In the exercise 1.1.2 of "Markov chains - J.R.Norris"
Suppose that $(X_{n})$ is Markov $(\lambda,P)$. If $Y_{n}=X_{kn}$, show that $(Y_{n})$ is Markov $(\lambda, P^{k})$.
To prove the above: Let $(X_n)_{n\geq0}$ be a Markov chain $(\lambda, P)$ where $\mathbb{P}(X_{0}=i)=\lambda_i$ for any $i\in I$ (state space) . So Since $Y_0=X_0$, then \begin{equation*} \mathbb{P}(Y_o = i) = \mathbb{P}(X_0 = i) = \lambda_i \end{equation*} then $ \lambda = (\lambda_i) _ {i \ in I} $ for the initial distribution over the string $ (Y_n) _ {n \ in \mathbb{N}} $. On the other hand, let us note that \begin{equation*} \mathbb{P}(Y_{n}=i) = \mathbb{P}(X_{kn}=i) = (\lambda P^{kn})_{i} \end{equation*} then let's note that $\mathbb{P}(Y_{n}=i) = (\lambda P^{kn})_{i}$, so $P^{k}$ is the transition matrix of $ (Y_n)_{n\in\mathbb{N}}$, concluding that the Markov chain $(Y_n)_{n\in\mathbb{N}}$ is $(\lambda,P^{k})$.

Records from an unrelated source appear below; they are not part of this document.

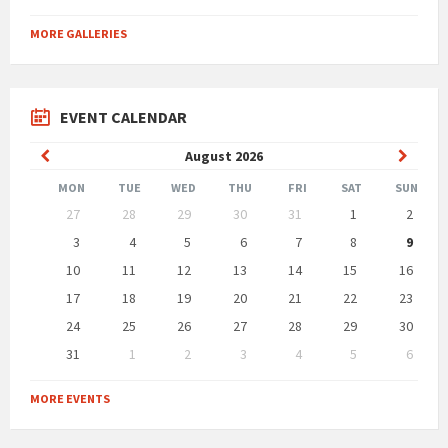
MORE GALLERIES
EVENT CALENDAR
Previous
Next
August
2026
Month
Month
MON
TUE
WED
THU
FRI
SAT
SUN
Skip
27
28
29
30
31
1
2
calendar
days
3
4
5
6
7
8
9
10
11
12
13
14
15
16
17
18
19
20
21
22
23
24
25
26
27
28
29
30
31
1
2
3
4
5
6
Back
to
MORE EVENTS
calendar
days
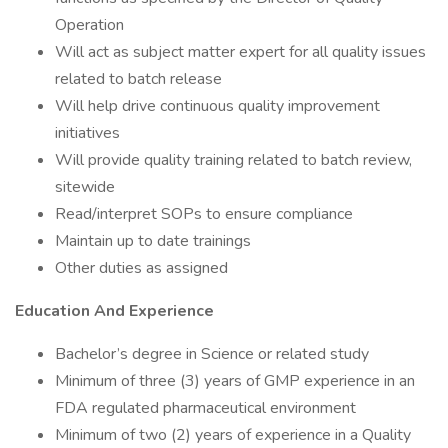
Operation
Will act as subject matter expert for all quality issues
related to batch release
Will help drive continuous quality improvement
initiatives
Will provide quality training related to batch review,
sitewide
Read/interpret SOPs to ensure compliance
Maintain up to date trainings
Other duties as assigned
Education And Experience
Bachelor’s degree in Science or related study
Minimum of three (3) years of GMP experience in an
FDA regulated pharmaceutical environment
Minimum of two (2) years of experience in a Quality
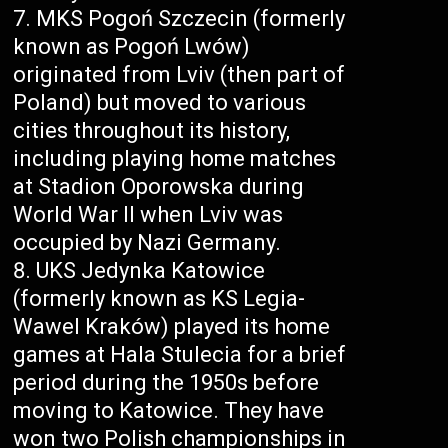
MKS Pogoń Szczecin (formerly
known as Pogoń Lwów)
originated from Lviv (then part of
Poland) but moved to various
cities throughout its history,
including playing home matches
at Stadion Oporowska during
World War II when Lviv was
occupied by Nazi Germany.
UKS Jedynka Katowice
(formerly known as KS Legia-
Wawel Kraków) played its home
games at Hala Stulecia for a brief
period during the 1950s before
moving to Katowice. They have
won two Polish championships in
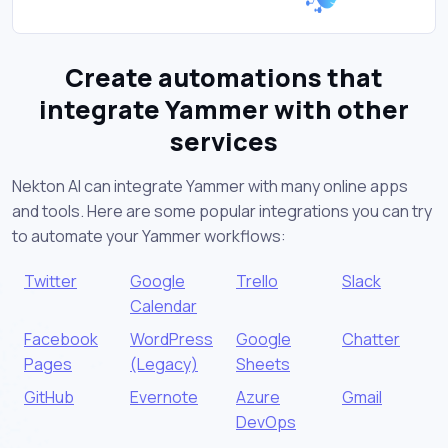
Create automations that
integrate Yammer with other
services
Nekton AI can integrate Yammer with many online apps
and tools. Here are some popular integrations you can try
to automate your Yammer workflows:
Twitter
Google
Trello
Slack
Calendar
Facebook
WordPress
Google
Chatter
Pages
(Legacy)
Sheets
GitHub
Evernote
Azure
Gmail
DevOps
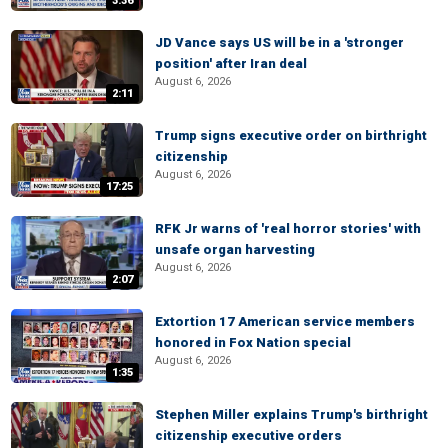
3:36
JD Vance says US will be in a 'stronger
position' after Iran deal
August 6, 2026
2:11
Trump signs executive order on birthright
citizenship
August 6, 2026
17:25
RFK Jr warns of 'real horror stories' with
unsafe organ harvesting
August 6, 2026
2:07
Extortion 17 American service members
honored in Fox Nation special
August 6, 2026
1:35
Stephen Miller explains Trump's birthright
citizenship executive orders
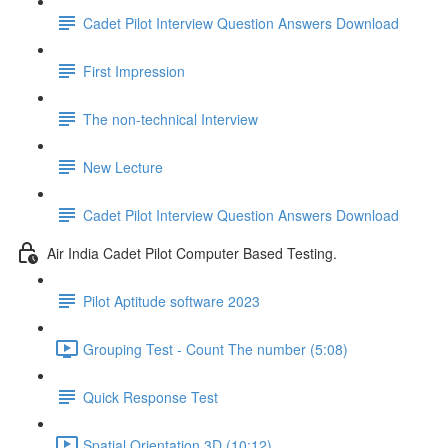
Cadet Pilot Interview Question Answers Download
First Impression
The non-technical Interview
New Lecture
Cadet Pilot Interview Question Answers Download
Air India Cadet Pilot Computer Based Testing.
Pilot Aptitude software 2023
Grouping Test - Count The number (5:08)
Quick Response Test
Spatial Orientation 3D (10:12)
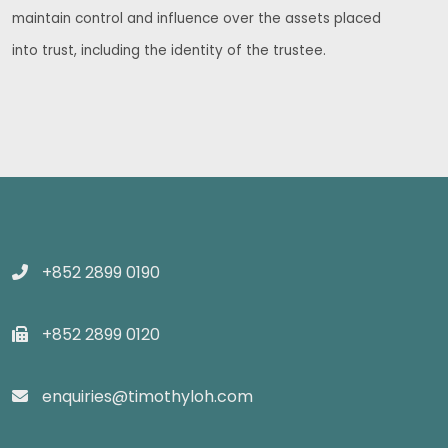
maintain control and influence over the assets placed
into trust, including the identity of the trustee.
+852 2899 0190
+852 2899 0120
enquiries@timothyloh.com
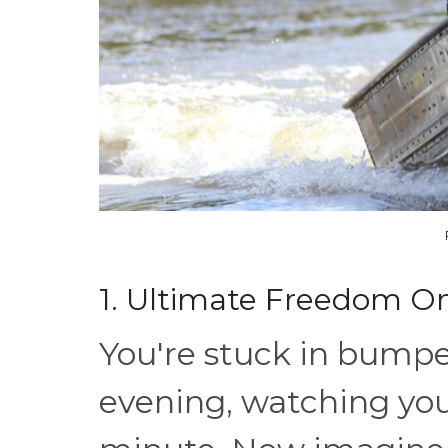
1. Ultimate Freedom O
You're stuck in bumpe
evening, watching yo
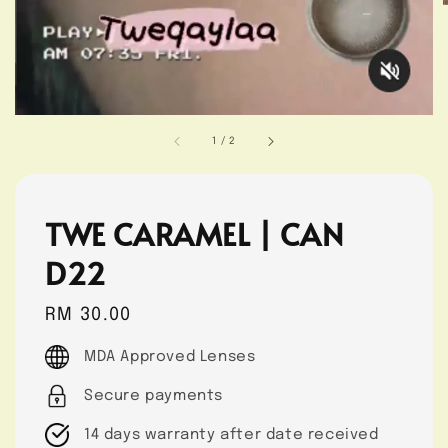
1
/
2
TWE CARAMEL | CAN
D22
Regular
RM 30.00
price
MDA Approved Lenses
Secure payments
14 days warranty after date received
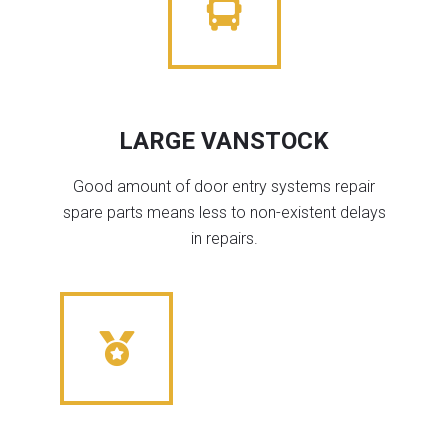
LARGE VANSTOCK
Good amount of door entry systems repair
spare parts means less to non-existent delays
in repairs.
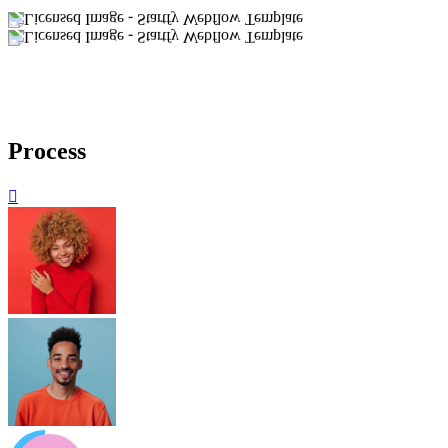
Process

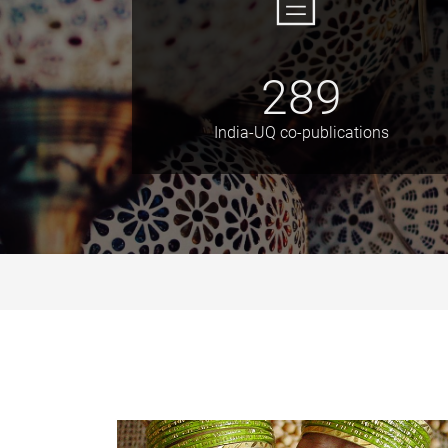
289
India-UQ co-publications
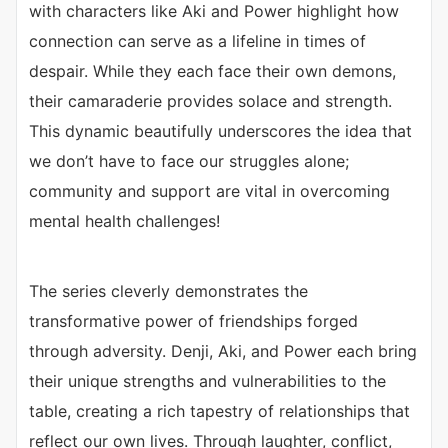
with characters like Aki and Power highlight how
connection can serve as a lifeline in times of
despair. While they each face their own demons,
their camaraderie provides solace and strength.
This dynamic beautifully underscores the idea that
we don’t have to face our struggles alone;
community and support are vital in overcoming
mental health challenges!
The series cleverly demonstrates the
transformative power of friendships forged
through adversity. Denji, Aki, and Power each bring
their unique strengths and vulnerabilities to the
table, creating a rich tapestry of relationships that
reflect our own lives. Through laughter, conflict,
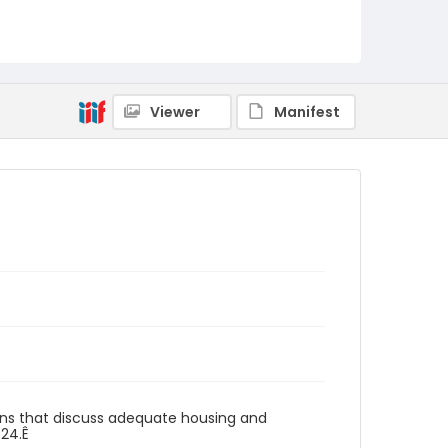
Viewer
Manifest
gns that discuss adequate housing and
024.Ê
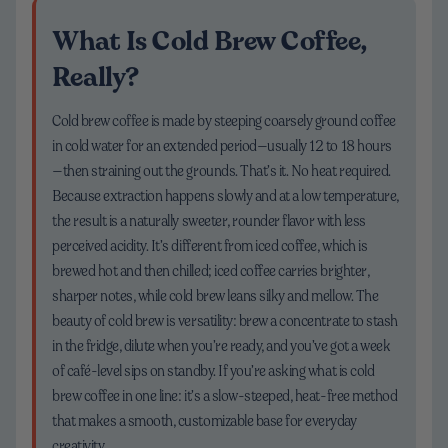
What Is Cold Brew Coffee,
Really?
Cold brew coffee is made by steeping coarsely ground coffee
in cold water for an extended period—usually 12 to 18 hours
—then straining out the grounds. That’s it. No heat required.
Because extraction happens slowly and at a low temperature,
the result is a naturally sweeter, rounder flavor with less
perceived acidity. It’s different from iced coffee, which is
brewed hot and then chilled; iced coffee carries brighter,
sharper notes, while cold brew leans silky and mellow. The
beauty of cold brew is versatility: brew a concentrate to stash
in the fridge, dilute when you’re ready, and you’ve got a week
of café-level sips on standby. If you’re asking what is cold
brew coffee in one line: it’s a slow-steeped, heat-free method
that makes a smooth, customizable base for everyday
creativity.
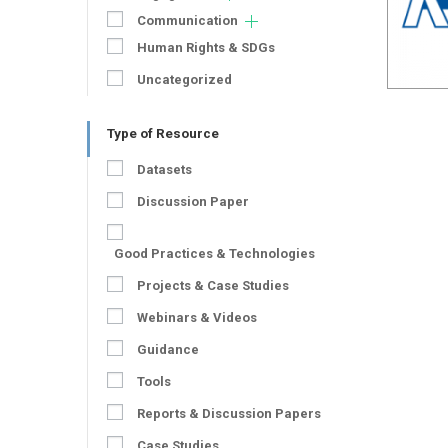
Communication
Human Rights & SDGs
Uncategorized
Type of Resource
Datasets
Discussion Paper
Good Practices & Technologies
Projects & Case Studies
Webinars & Videos
Guidance
Tools
Reports & Discussion Papers
Case Studies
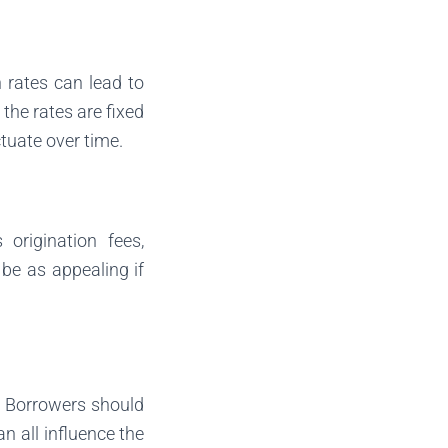
n rates can lead to
the rates are fixed
ctuate over time.
origination fees,
 be as appealing if
. Borrowers should
an all influence the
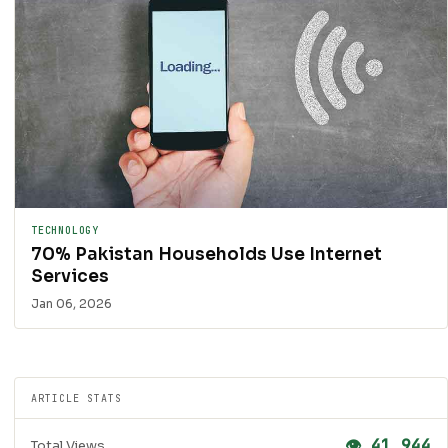
TECHNOLOGY
70% Pakistan Households Use Internet
Services
Jan 06, 2026
ARTICLE STATS
👁 41,944
Total Views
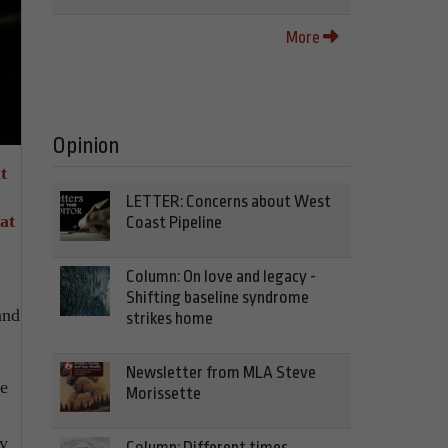
More
Opinion
t
LETTER: Concerns about West
at
Coast Pipeline
Column: On love and legacy -
Shifting baseline syndrome
and
strikes home
Newsletter from MLA Steve
ke
Morissette
ay
Column: Different times,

But I am not sure about this procedure, as it could be reasoned by induction, the truth is that I still cannot sufficiently internalize the concepts of Markov chains. Does anyone know if this reasoning is correct? Is it common to consider $\lambda$ as a distribution for the random variable $X_0$? Can the other random variables be distributed differently?